# May Caption Comp - WINNER ANNOUNCED



## FazerPete (Mar 10, 2009)

I know there's a drought but this is ridiculous.


----------



## Brownie (Aug 15, 2007)

Phew, that was close ... almost scratched the hull on that bommie ......


----------



## paffoh (Aug 24, 2006)

Mannnnnn, I sooooo got to get off the grass dude...


----------



## Kevlar (Nov 7, 2008)

Lawn bowling?? I thought you said lawn trolling !


----------



## zipper (Feb 27, 2008)

too extreme, get mum!


----------



## bazzoo (Oct 17, 2006)

MUM , MUMMY ,MAAAAMMMEEEEEE, Mihael pushed me and now i'm stuck


----------



## DougOut (Dec 31, 2006)

That's it !!! ...... Gota get me a Pro Angler 
How much did you say they were again :shock:


----------



## rob316 (Oct 2, 2007)

"Hey mate...only 6 knots within 30mtrs ...dumbass !!".....bloody jetpilots on their ride on mowers !!


----------



## bobnobby (Mar 24, 2009)

New from Jamie Durie.
"THE KAYAK"


----------



## madkeensam (Jul 27, 2008)

The misses shouldn't be able to see me here...........no mowing the grass for me.


----------



## madkeensam (Jul 27, 2008)

I thought i put a bit of wieght on, but i could've sworn i could always get out of my kayak.


----------



## griffo1 (Apr 27, 2008)

Oh.. what a night........now lets see..the last thing I remember was..??????


----------



## griffo1 (Apr 27, 2008)

Can you pass me the instructions........I think I'm missing something!


----------



## griffo1 (Apr 27, 2008)

This r..r. kayak like a "Train without Wheels ........... Gets No Where Fast"

• _Entries_

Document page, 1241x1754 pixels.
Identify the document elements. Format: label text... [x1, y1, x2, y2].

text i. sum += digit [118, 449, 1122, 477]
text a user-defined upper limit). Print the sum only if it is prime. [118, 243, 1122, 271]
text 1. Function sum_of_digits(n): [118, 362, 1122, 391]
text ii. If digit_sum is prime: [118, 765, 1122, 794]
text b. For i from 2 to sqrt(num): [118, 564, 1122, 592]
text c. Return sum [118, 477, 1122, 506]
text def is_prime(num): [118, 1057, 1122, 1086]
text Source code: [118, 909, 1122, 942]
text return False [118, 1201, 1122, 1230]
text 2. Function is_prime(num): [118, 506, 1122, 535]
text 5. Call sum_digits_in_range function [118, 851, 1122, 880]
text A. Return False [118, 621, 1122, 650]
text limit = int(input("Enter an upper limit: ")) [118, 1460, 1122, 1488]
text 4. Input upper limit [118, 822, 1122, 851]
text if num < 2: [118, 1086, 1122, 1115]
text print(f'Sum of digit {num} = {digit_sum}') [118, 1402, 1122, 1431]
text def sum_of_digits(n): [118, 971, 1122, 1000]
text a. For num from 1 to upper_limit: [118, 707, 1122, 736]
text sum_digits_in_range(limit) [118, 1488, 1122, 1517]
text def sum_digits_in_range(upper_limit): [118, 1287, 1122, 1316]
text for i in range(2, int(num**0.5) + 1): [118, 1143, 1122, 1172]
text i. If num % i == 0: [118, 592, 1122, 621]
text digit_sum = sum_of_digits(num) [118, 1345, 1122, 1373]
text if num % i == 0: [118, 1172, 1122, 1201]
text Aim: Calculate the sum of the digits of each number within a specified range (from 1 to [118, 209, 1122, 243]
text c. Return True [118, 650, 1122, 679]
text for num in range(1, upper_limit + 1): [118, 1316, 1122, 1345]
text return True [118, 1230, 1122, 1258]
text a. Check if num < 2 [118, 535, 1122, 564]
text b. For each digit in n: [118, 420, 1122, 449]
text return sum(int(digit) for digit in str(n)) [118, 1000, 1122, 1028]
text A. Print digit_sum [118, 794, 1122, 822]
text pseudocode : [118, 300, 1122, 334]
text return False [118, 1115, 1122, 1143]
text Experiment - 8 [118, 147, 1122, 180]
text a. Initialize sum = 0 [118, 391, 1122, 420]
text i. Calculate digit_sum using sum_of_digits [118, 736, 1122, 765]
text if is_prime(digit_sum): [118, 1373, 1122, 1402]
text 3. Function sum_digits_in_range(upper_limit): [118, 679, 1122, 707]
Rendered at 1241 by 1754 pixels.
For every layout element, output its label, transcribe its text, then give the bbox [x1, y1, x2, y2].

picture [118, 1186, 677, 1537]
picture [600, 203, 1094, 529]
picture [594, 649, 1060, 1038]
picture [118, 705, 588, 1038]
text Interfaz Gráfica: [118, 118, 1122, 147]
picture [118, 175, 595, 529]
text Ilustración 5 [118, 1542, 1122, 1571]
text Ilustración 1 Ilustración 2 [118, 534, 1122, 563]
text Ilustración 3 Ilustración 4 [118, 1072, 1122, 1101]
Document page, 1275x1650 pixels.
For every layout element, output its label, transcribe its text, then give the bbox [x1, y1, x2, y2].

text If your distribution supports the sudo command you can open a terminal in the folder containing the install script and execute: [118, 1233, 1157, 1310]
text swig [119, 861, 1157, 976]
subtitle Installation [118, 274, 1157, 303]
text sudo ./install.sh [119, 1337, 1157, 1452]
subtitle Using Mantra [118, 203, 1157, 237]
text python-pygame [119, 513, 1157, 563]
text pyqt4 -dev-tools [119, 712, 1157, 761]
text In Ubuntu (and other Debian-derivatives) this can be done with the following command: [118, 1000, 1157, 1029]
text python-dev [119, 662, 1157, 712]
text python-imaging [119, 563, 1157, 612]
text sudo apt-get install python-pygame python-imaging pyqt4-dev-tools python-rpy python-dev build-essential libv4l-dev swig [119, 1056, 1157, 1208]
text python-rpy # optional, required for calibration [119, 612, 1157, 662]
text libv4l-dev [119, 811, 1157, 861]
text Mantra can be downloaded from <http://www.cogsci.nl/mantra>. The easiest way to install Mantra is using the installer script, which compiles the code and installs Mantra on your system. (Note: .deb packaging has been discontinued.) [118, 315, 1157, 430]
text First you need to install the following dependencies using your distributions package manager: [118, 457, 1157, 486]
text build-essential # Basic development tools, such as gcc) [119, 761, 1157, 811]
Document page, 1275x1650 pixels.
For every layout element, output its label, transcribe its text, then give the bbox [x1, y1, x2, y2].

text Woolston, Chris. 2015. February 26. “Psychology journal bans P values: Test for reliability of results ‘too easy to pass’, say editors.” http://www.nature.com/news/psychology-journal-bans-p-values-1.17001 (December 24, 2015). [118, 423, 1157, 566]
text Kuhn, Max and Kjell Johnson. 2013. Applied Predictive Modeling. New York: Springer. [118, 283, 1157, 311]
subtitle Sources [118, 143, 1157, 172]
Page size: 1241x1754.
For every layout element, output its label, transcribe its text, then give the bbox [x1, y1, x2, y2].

• _Task instructions_
Quote the caption contest thread word for word, everything from "## FazerPete (Mar" down to "that bommie ......". Rely only on the caption contest thread.

• _Task answer_
## FazerPete (Mar 10, 2009)

I know there's a drought but this is ridiculous.


----------



## Brownie (Aug 15, 2007)

Phew, that was close ... almost scratched the hull on that bommie ......